Senior Democratic and Republican aides are sparring over whether GOP leaders sounded a newly conciliatory tone in Tuesday’s meeting with President Barack Obama.

Aides in both parties agreed privately that there was no real progress made in the high-profile huddle between Obama and Hill leaders at the White House. 

But some Democratic aides said GOP leaders acknowledged privately that they are going to have to make more of an effort to work with Democrats than they did in the past two years. “There was a measurable attitude shift by the Republicans,” one senior Democratic aide said. “We will see how long that lasts.”

The president emerged from the meeting with nothing but praise for the tenor of discussions, saying he felt “a sincere effort on the part of everybody involved to actually commit to work together.”

He noted that the tone became more conciliatory once staff left the room for about half an hour. “In a private meeting that I had without staff, you know, without betraying any confidences, I was pleased to see several of my friends in the room say, let’s try not to duplicate [a partisan mindset]. Let’s not try to work the Washington spin cycle to suggest that somehow the other side’s not being cooperative.”

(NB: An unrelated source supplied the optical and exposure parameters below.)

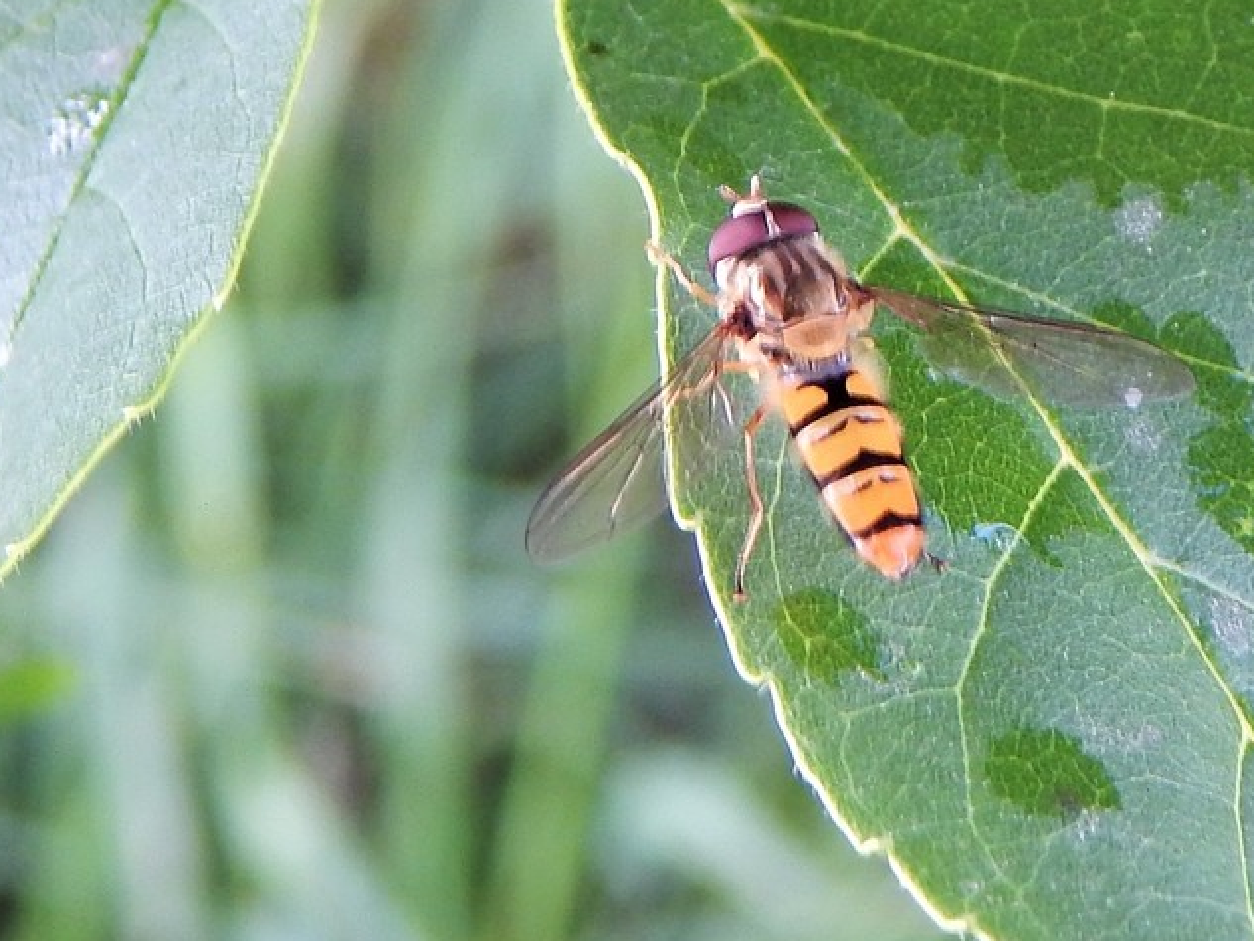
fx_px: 3370
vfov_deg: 15.9
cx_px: 821
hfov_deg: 21.0
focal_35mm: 93
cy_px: 374
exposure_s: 1/30
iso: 125
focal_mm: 12.3
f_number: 4.1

White House senior adviser David Axelrod said later that Senate Minority Whip Jon Kyl, who has rejected Obama’s overtures to gain the Arizona Republican’s support for passing the Strategic Arms Reduction Treaty in the lame-duck Congress, didn’t draw a line in the sand on the issue during the meeting. “I’m not sure that Sen. Kyl, at the end of the day, isn’t going to support the START treaty. I didn’t hear that. He was in that room today. I didn’t hear that today,” Axelrod said on MSNBC’s “Hardball.”

Republican aides pushed back on the idea that their party leaders were softening their stance when it comes to advancing their agenda. “What a ridiculous assertion,” one GOP leadership aide said.

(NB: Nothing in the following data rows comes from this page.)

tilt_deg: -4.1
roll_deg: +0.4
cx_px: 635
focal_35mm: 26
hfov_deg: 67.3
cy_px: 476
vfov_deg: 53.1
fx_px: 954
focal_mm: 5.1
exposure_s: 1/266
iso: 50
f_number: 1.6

“We’re taking control of the House in January and our numbers improved in the Senate. The meeting, from what I understand, was a realization by the president and Congressional Democrats that they can no longer ram things through Congress and down the throats of the American people,” this aide said.

Michael Steel, spokesman for Speaker-designate John Boehner (R-Ohio), also rejected the idea that GOP leaders conveyed to Obama that they will be more than the “party of no.”

“Republican leaders did not ‘signal that they will do more than say no to things.’ They would not, since we have always offered better solutions, rooted in our principles, on every major issue,” Steel said.